» **Tarea a realizar**
Copia completo el texto sobre las campañas electorales de 2015 en Tijuana, sin cambiar nada.

LOS TENTADORES EN LAS ELECCIONES DEL 2015

En un recorrido por las colonias de Tijuana consideré que sería interesante preguntar a las líderes comunitarias, ¿será mejor recibir las dádivas de los candidatos en el momento de la campaña, o esperar a que les cumplan las promesas?

Sorpresas que te llevas, cuando al unísono comentan ¡uhhh!, para puras vergüenzas sirven. En realidad, el comentario coloquial se ha vuelto muy común en la boca de muchos ciudadanos, por ese estilo de campañas al que están acostumbradas a ver y escuchar, a las visitas de los diferentes candidatos de todos los colores que desfilan por las colonias como si fueran artistas, sólo esperan tomarse fotos con las doñitas sabiendo que las pondrán como trofeos encima de la tele de la sala para presumir su fingida amistad.

Por otro lado, no podemos dejar de pensar en el dispendio o derroche de recursos que utilizan para ganar la voluntad de las personas que votan. Ese es el punto principal de este comentario; el pueblo en general está pasando por una crisis además de la económica, alimentaria o laboral, la crisis psicológica mental, la cual se traduce en FRUSTRACIÓN, significa que las personas ven frustradas sus aspiraciones más básicas, como darle a sus hijos buena alimentación, vestido, educación o una vivienda digna.

» **Datos proporcionados**
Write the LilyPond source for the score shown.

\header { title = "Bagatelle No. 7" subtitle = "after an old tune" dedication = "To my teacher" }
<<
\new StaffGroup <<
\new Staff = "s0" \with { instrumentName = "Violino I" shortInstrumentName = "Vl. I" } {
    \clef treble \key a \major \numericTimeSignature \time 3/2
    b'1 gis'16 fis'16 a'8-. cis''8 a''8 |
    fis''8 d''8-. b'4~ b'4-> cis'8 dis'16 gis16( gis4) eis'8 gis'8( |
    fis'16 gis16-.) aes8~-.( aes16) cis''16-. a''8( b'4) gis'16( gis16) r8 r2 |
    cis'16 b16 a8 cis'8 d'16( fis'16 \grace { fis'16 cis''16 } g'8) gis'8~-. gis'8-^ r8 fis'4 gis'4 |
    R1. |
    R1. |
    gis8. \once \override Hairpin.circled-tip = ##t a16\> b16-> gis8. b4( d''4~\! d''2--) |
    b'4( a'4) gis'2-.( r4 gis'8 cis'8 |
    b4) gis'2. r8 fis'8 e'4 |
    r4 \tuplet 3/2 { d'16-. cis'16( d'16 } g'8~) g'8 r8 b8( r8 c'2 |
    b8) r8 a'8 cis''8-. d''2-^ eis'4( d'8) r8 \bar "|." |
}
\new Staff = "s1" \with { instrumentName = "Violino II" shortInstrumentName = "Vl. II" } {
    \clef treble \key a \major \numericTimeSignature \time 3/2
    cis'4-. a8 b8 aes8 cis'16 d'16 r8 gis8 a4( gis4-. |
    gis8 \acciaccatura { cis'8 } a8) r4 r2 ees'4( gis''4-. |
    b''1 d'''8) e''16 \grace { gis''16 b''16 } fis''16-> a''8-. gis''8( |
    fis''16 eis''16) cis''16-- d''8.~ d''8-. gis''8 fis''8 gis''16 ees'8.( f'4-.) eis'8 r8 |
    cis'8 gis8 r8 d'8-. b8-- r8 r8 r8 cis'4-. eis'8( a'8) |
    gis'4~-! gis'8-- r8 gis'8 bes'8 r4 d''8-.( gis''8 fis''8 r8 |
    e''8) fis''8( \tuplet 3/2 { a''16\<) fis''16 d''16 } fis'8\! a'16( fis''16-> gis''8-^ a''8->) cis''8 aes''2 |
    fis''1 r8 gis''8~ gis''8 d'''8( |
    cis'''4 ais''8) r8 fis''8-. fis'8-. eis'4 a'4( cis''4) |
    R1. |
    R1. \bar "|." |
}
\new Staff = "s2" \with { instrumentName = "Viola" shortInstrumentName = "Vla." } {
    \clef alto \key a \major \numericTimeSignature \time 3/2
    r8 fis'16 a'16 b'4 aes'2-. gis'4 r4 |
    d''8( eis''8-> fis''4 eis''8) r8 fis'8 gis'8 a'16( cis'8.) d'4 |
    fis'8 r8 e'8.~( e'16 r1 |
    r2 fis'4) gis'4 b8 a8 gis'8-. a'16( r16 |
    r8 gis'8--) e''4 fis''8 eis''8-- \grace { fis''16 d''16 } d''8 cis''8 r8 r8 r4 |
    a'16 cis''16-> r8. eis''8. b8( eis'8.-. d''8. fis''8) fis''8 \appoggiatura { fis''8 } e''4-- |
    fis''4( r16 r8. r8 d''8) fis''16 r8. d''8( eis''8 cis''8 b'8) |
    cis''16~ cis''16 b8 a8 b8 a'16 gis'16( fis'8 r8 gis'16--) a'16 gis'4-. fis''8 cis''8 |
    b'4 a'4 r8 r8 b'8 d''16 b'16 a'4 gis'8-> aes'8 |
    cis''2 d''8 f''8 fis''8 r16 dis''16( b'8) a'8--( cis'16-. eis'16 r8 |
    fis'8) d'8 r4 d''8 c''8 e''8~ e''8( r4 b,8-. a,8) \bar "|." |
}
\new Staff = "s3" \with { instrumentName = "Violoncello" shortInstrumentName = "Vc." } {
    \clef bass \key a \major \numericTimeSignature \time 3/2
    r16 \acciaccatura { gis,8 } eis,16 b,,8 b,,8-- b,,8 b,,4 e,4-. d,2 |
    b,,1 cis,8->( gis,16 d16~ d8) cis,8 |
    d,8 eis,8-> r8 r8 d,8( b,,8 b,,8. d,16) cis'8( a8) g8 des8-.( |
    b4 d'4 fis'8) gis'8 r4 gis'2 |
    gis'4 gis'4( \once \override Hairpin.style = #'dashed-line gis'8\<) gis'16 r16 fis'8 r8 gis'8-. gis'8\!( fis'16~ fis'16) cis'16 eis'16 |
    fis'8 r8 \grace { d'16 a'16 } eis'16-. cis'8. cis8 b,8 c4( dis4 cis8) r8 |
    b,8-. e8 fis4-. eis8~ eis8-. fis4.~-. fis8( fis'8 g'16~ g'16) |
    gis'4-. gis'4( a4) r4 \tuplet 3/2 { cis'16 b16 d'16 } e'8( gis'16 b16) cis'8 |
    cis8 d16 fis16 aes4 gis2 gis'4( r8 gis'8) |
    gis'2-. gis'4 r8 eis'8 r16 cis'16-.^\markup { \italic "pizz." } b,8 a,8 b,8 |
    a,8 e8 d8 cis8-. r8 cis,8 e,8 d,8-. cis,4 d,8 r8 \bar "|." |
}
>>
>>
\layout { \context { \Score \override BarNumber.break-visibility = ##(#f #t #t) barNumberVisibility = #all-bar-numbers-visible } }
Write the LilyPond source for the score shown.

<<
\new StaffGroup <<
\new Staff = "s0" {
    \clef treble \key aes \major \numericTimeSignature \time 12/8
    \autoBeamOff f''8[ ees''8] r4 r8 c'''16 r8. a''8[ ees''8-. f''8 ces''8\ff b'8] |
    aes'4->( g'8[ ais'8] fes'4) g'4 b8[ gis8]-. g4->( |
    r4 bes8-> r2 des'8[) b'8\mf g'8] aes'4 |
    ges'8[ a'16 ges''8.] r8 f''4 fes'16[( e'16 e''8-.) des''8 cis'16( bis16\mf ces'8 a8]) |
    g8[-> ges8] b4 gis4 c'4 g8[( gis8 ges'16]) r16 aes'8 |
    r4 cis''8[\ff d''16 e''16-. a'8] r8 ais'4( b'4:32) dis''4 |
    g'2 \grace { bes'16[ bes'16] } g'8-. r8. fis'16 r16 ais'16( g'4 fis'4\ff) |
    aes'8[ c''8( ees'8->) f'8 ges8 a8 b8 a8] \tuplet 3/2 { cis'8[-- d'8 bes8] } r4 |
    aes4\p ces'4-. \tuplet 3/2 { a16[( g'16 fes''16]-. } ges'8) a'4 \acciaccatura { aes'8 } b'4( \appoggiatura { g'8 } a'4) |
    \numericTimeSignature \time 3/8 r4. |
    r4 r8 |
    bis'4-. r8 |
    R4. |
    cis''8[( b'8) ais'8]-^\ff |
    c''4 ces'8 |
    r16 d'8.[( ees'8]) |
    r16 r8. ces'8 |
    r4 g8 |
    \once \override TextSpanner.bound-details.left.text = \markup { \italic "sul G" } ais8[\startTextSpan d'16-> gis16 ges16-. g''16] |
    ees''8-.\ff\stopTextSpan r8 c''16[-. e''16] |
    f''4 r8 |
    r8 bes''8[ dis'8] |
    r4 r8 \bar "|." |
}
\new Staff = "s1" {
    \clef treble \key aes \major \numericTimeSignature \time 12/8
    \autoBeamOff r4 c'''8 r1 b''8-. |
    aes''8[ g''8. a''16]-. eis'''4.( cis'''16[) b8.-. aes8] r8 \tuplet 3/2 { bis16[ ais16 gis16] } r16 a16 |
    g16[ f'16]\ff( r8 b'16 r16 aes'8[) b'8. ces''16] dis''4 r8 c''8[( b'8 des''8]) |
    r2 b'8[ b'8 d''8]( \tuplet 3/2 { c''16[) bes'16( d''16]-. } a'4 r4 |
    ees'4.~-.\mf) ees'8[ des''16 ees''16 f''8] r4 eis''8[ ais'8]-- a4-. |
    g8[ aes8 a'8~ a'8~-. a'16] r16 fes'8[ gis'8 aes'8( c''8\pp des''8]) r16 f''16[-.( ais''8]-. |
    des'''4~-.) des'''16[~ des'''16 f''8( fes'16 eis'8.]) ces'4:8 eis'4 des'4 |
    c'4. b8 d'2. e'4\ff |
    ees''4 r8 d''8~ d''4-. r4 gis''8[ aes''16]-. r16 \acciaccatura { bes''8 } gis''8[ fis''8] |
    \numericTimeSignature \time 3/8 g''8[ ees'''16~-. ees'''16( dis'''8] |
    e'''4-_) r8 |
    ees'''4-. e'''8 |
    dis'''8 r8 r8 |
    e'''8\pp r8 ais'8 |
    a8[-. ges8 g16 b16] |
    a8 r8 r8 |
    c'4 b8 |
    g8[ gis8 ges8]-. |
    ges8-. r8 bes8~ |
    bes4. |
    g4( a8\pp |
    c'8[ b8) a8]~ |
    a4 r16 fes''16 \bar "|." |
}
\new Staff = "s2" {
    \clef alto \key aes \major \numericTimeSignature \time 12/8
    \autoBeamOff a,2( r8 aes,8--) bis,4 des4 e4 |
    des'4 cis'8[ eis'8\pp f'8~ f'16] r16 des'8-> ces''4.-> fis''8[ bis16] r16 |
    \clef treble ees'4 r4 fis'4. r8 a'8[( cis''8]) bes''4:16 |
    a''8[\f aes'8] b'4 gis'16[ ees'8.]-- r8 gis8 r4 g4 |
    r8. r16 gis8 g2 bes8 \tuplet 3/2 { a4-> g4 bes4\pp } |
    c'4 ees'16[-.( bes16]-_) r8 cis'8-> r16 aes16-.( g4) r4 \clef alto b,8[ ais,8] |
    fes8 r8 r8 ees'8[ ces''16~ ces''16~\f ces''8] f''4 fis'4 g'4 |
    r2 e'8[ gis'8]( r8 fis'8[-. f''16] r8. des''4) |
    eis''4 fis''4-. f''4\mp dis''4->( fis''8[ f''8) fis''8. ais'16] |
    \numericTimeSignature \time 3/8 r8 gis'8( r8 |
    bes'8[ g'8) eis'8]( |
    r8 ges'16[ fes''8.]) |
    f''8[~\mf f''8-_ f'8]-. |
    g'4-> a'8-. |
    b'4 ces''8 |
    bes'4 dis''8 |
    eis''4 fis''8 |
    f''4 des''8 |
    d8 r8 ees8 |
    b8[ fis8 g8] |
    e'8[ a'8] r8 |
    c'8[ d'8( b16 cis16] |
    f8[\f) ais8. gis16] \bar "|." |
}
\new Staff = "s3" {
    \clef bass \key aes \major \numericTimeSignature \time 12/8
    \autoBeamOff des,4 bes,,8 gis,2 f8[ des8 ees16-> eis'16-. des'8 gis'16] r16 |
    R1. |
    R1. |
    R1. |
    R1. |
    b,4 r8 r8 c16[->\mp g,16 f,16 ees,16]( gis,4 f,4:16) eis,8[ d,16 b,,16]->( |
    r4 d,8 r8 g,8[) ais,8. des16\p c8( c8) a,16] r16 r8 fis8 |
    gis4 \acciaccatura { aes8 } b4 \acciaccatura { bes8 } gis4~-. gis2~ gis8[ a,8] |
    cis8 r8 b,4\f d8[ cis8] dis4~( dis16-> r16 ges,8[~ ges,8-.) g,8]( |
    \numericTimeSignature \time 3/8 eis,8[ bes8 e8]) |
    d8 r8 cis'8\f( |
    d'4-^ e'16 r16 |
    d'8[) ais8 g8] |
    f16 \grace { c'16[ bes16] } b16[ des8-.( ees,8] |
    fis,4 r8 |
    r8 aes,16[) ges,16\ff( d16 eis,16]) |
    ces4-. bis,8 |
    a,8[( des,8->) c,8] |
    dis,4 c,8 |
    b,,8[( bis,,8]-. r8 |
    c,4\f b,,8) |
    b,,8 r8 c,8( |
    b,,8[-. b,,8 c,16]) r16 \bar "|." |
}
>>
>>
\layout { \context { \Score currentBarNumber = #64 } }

» **Resultado de la tarea**
LOS TENTADORES EN LAS ELECCIONES DEL 2015

En un recorrido por las colonias de Tijuana consideré que sería interesante preguntar a las líderes comunitarias, ¿será mejor recibir las dádivas de los candidatos en el momento de la campaña, o esperar a que les cumplan las promesas?

Sorpresas que te llevas, cuando al unísono comentan ¡uhhh!, para puras vergüenzas sirven. En realidad, el comentario coloquial se ha vuelto muy común en la boca de muchos ciudadanos, por ese estilo de campañas al que están acostumbradas a ver y escuchar, a las visitas de los diferentes candidatos de todos los colores que desfilan por las colonias como si fueran artistas, sólo esperan tomarse fotos con las doñitas sabiendo que las pondrán como trofeos encima de la tele de la sala para presumir su fingida amistad.

Por otro lado, no podemos dejar de pensar en el dispendio o derroche de recursos que utilizan para ganar la voluntad de las personas que votan. Ese es el punto principal de este comentario; el pueblo en general está pasando por una crisis además de la económica, alimentaria o laboral, la crisis psicológica mental, la cual se traduce en FRUSTRACIÓN, significa que las personas ven frustradas sus aspiraciones más básicas, como darle a sus hijos buena alimentación, vestido, educación o una vivienda digna.